La récente publication des résultats du baccalauréat, qui consacre les wilayas de Tizi-Ouzou et de Béjaïa aux première et troisième places au niveau national, a servi de prétexte à un déferlement de propos haineux et diffamatoires sur les réseaux sociaux.
Ces attaques émanent des adeptes de la mouvance dite « Badissia-Novembria », une secte idéologique qui gagne en influence dans l’espace public algérien. Sous couvert de patriotisme et de fidélité aux idéaux de Novembre 1954, elle mène une entreprise de stigmatisation, de révisionnisme et d’exclusion ciblée, menaçant dangereusement la cohésion nationale. Son obsession : délégitimer toutes les voix dissonantes, en particulier celles issues de la Kabylie et de ses élites – qu’elles soient politiques, économiques ou culturelles.
Dans un paysage politique algérien déjà marqué par des décennies de crises, d’instrumentalisation et de ruptures, émerge un courant idéologique aux slogans simplistes, dissimulant une redoutable capacité de nuisance : les partisans de la ligne dite « Badissia-Novembria ».

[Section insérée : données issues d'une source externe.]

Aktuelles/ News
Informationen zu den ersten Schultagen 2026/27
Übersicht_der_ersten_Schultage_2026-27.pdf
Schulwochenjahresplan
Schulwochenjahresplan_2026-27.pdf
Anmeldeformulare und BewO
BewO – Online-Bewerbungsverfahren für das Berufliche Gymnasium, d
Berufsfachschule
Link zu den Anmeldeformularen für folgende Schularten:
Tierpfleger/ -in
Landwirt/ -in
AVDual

Cette mouvance, sécrétion tardive et illégitime de l’absolutisme militaire, trouve son origine dans l’ère du général Ahmed Gaïd Salah — figure autoritaire dont l’héritage politique se résume à une domination brutale de l’appareil d’État, dépourvue de vision stratégique et révélatrice d’un appauvrissement intellectuel préoccupant.
Détournant les symboles fondateurs de la nation – les idéaux de Novembre 1954, ou encore les références religieuses adossées à l’héritage de Benbadis– ce courant opère comme une véritable entreprise de polarisation sociale, agitant les spectres de la trahison, de l’athéisme ou de l’anti-nationalisme pour exclure, stigmatiser et diaboliser.
Loin d’être un projet de rassemblement ou de refondation nationale, cette mouvance s’illustre par un usage obsessionnel de la mémoire historique comme arme idéologique. Elle impose une vision étroite, orthodoxe, quasi-sacralisée du récit national, niant la pluralité des engagements, des identités culturelles et des aspirations politiques qui ont façonné l’Algérie.
Le cœur de cible de leur rhétorique haineuse reste la Kabylie – et plus particulièrement la wilaya de Tizi-Ouzou – en tant que région porteuse de valeurs d’ouverture, de pluralisme et d’engagement républicain. Les élites politiques issues de cette région, qu’elles exercent dans l’autonomie militante ou au sein des institutions de l’État (ministres, cadres et hauts fonctionnaires de l’administration), sont systématiquement stigmatisées.
De même, les figures du pouvoir économique comme l’industriel Issad Rebrab, ou encore des personnalités culturelles et institutionnelles telles que Salah Belaïd, président du Haut conseil de la langue arabe, Hachemi Assad, secrétaire général du HCA, et même l’obséquieux ministre de la Communication, Mohamed Meziane
–dont le tort est d’être tous les trois originaires de Kabylie –n’échappent pas à la vindicte de ces sectaires autoproclamés gardiens exclusifs de l’arabité. Ils les rangent tous sous l’étiquette infamante « franco-berbéristes » (détournement du qualificatif de « berbéro-communistes », quolibet politique lancé durant les années 1940, par les partisans de Messali Hadj pour discréditer les berbéristes du mouvement national), dans une stratégie visant à délégitimer leur présence dans l’espace public et à nourrir le soupçon permanent autour de leur loyauté nationale.
La République minée de l’intérieur
Le danger ne réside pas uniquement dans les discours mais dans les actes. En criminalisant toute critique ou proposition alternative comme une « attaque contre la nation », ces entrepreneurs de la haine fabriquent des clivages artificiels, désignent des ennemis imaginaires et instaurent un climat de suspicion permanent. Ils sapent ainsi les fondements mêmes de l’unité nationale au nom d’une pureté idéologique illusoire.
Et pendant que la fabrique de la haine tourne à plein régime, la promesse d’une Algérie unie, pluraliste et réconciliée, elle, s’éloigne.
Car dans « la nouvelle Algérie » de Tebboune, ces entrepreneurs de la haine ne sont plus en marge : ils sont désormais intégrés — ou infiltrés — au sein même des institutions, où leur idéologie divise, exclut et fragilise le lien national. Ainsi se creuse, lentement mais sûrement, une fracture aux accents institutionnels.
Cette logique de division ne pourra être endiguée que par une réappropriation lucide et apaisée de notre histoire, un travail de mémoire pluraliste et la construction d’un projet de société véritablement inclusif, fondé sur la justice, la liberté et la dignité.
L’Algérie ne se résume pas à un slogan. Elle est une promesse encore inachevée, qui appartient à tous ses enfants, sans exclusive.